実施例1−1の{賦活化処理工程}後の組織アレイスライドをPBSで洗浄した後、BSAを1重量%含有するPBSを滴下して室温で1時間放置した。この組織アレイスライドをPBSで洗浄した後、抗HER2抗体液(ウサギ由来、4B5、ベンタナ社製)を、工程(2D)を経た組織アレイスライドの組織切片全体に滴下して室温で30分放置した。その後、上記フルオレセイン修飾した抗ウサギ抗体の溶液(濃度0.05nM)を組織アレイスライドの組織切片全体に滴下して室温下30分間放置した。抗フルオレセイン抗体で修飾した蛍光体集積ナノ粒子の分散液(粒子濃度0.05nM)を上記組織切片全体に滴下し、室温下1時間反応させた。
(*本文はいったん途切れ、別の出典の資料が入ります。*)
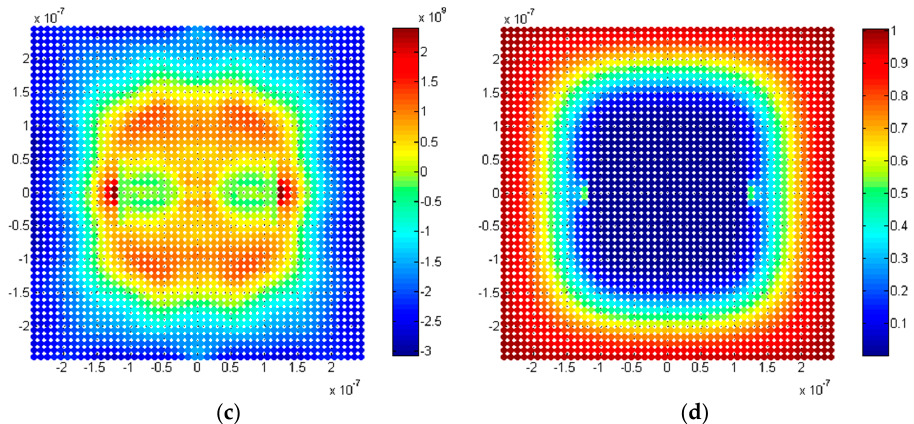
Figure 7. Result plots of the cylindrical anode with a single horizontal crack in the x - z mid-plane: ( a ) initial damage; ( b ) damage after deformation; ( c ) hydrostatic stress; and ( d ) lithium ion concentration.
実施例1−1で使用した蛍光体集積ナノ粒子(平均粒子径150nm)の代わりに蛍光色素のスルホローダミン101(Sulforhodamine101、製品番号S3388、シグマアルドリッチ社製)を用いて、以下の工程(C)を行うことで、アルキン化合物で修飾した蛍光色素の製造を行った。それ以外の操作については、実施例1−1と同様にして、アジドで修飾した抗HER2抗体の製造、および、免疫染色を含む一連の工程と評価等を行った。なお、免疫染色等では、アルキン化合物で修飾した蛍光体集積ナノ粒子に代えてアルキン化合物で修飾したスルホローダミン101を用いた。この結果を表4に示す。
Journal of Physical Chemistry C, 114(14), 6255-6264; 2010に記載の方法を参考に、10mgの酸クロライド体のスルホローダミン101(シグマアルドリッチ社)とエチレンジアミン(E0077、東京化成社)とを、Et3N存在下、ジクロロメタン(CH2Cl2)1mLに分散させて一晩反応を行ない、スルホローダミン101にアミノ基を導入した。得られたアミノ基が導入されたスルホローダミン101はシリカゲルカラムクロマトグラフィーにより精製した。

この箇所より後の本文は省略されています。